### Work required
Reproduce the records below exactly, but only between the lines holding "and hardware together" and "brain-like efficiency |", inclusive.
Material for this exercise: Begin
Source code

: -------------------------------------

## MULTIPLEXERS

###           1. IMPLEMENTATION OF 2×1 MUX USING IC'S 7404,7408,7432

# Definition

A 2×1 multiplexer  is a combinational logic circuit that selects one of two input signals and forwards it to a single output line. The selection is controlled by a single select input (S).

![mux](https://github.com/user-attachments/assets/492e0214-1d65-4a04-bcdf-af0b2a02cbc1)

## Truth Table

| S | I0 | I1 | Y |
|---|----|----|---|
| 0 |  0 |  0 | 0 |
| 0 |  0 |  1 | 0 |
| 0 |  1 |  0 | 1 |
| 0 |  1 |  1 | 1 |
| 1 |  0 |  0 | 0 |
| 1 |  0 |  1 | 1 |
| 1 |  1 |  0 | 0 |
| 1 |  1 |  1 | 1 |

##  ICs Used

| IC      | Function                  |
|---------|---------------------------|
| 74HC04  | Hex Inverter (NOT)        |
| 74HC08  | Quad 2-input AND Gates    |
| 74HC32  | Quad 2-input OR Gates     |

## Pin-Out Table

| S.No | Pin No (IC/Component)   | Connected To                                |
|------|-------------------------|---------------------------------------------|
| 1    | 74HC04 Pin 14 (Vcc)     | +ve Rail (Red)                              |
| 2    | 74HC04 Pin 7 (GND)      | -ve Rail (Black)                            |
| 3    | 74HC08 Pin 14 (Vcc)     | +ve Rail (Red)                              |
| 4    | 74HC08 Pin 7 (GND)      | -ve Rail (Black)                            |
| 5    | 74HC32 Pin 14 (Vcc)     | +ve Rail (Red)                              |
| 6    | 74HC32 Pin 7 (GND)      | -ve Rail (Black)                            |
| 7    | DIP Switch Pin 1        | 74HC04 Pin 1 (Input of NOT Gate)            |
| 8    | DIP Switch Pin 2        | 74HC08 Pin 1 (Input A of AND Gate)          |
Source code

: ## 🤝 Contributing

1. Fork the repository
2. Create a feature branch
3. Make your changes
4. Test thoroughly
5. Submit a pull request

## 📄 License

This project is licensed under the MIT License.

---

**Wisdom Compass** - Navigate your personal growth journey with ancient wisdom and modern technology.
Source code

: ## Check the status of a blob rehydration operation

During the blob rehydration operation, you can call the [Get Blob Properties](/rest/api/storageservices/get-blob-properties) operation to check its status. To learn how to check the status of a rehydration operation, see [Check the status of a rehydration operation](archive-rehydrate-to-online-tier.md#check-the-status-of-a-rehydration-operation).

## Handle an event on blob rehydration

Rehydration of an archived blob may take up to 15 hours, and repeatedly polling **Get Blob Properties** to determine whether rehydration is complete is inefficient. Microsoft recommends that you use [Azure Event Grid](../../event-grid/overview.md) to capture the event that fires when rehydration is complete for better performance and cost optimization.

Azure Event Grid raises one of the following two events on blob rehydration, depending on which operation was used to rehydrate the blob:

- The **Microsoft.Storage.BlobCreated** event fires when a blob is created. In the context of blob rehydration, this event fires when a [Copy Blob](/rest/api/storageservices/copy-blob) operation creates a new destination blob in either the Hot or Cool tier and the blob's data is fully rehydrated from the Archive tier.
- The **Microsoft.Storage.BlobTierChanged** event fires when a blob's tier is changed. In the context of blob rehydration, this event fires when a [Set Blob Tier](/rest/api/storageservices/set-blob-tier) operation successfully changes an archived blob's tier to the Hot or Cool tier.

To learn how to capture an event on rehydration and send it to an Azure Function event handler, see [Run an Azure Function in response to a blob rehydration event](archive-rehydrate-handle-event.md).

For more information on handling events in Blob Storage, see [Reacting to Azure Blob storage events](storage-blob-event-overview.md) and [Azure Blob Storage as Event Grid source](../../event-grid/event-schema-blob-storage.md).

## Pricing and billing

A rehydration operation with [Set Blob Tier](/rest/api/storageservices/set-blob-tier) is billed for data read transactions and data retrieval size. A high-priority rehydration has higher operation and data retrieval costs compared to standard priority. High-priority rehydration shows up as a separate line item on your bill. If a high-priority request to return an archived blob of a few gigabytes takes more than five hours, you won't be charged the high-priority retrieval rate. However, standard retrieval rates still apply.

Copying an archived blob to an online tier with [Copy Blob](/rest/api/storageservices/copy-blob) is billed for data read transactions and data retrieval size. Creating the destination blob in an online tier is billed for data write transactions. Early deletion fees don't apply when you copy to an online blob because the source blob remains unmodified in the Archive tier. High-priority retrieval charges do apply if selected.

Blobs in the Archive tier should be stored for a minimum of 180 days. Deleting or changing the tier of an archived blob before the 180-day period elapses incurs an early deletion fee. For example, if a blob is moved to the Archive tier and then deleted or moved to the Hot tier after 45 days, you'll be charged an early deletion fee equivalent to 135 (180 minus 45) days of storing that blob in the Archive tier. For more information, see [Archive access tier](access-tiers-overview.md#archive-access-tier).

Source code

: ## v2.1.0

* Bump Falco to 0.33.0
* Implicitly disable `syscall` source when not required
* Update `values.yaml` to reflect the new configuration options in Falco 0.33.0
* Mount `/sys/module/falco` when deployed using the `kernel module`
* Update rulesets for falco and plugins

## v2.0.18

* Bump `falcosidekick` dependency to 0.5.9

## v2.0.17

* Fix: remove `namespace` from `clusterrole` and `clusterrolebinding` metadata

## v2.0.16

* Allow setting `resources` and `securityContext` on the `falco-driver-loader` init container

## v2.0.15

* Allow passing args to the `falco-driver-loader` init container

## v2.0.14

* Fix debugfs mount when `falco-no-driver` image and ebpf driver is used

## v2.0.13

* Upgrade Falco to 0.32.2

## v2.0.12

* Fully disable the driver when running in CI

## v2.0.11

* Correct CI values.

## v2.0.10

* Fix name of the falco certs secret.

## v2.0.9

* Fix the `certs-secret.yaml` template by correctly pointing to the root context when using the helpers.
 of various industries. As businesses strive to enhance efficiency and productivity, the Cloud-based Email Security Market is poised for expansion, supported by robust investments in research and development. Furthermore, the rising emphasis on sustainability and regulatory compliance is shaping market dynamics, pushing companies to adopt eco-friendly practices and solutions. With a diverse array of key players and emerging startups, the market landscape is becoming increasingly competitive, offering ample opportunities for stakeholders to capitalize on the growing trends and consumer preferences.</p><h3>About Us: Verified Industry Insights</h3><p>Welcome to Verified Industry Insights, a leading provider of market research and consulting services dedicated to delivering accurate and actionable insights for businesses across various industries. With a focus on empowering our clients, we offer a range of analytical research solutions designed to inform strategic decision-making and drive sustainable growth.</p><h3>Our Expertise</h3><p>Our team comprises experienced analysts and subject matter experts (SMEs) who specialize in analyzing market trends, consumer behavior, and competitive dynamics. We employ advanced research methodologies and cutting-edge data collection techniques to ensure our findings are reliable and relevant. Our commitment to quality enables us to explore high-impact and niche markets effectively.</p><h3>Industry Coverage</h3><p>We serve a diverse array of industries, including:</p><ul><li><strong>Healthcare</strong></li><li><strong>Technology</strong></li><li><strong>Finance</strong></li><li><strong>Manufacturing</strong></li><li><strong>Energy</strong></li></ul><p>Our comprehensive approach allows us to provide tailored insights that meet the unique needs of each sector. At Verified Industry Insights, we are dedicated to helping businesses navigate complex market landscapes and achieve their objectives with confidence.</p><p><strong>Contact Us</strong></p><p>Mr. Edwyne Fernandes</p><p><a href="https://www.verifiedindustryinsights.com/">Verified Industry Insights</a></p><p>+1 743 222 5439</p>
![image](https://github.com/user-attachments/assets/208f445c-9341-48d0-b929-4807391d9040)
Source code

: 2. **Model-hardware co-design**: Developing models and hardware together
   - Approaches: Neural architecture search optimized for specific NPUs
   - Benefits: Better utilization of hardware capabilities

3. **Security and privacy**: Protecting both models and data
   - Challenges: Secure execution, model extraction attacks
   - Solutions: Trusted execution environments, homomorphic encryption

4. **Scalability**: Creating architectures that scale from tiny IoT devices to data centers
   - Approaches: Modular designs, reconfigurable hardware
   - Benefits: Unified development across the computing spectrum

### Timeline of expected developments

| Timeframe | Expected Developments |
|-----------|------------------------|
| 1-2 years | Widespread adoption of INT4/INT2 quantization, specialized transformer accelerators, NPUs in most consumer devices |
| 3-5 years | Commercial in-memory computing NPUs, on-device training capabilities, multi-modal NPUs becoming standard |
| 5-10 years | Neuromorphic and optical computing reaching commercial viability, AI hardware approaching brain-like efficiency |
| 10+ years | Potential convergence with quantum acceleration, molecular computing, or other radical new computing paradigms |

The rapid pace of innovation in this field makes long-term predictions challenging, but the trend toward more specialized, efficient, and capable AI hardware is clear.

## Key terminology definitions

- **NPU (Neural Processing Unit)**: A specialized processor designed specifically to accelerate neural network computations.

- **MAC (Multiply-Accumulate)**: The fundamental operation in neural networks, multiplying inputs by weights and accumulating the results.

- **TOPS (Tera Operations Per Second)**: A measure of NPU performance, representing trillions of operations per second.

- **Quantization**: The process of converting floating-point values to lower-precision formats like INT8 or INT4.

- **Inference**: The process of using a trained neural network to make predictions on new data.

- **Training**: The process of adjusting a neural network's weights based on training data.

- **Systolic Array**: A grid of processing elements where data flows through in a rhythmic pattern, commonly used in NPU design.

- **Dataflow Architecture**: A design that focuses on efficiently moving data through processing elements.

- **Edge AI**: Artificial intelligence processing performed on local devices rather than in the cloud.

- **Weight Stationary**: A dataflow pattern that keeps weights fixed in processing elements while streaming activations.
Material for this exercise: End
### Answer box
: 2. **Model-hardware co-design**: Developing models and hardware together
   - Approaches: Neural architecture search optimized for specific NPUs
   - Benefits: Better utilization of hardware capabilities

3. **Security and privacy**: Protecting both models and data
   - Challenges: Secure execution, model extraction attacks
   - Solutions: Trusted execution environments, homomorphic encryption

4. **Scalability**: Creating architectures that scale from tiny IoT devices to data centers
   - Approaches: Modular designs, reconfigurable hardware
   - Benefits: Unified development across the computing spectrum

### Timeline of expected developments

| Timeframe | Expected Developments |
|-----------|------------------------|
| 1-2 years | Widespread adoption of INT4/INT2 quantization, specialized transformer accelerators, NPUs in most consumer devices |
| 3-5 years | Commercial in-memory computing NPUs, on-device training capabilities, multi-modal NPUs becoming standard |
| 5-10 years | Neuromorphic and optical computing reaching commercial viability, AI hardware approaching brain-like efficiency |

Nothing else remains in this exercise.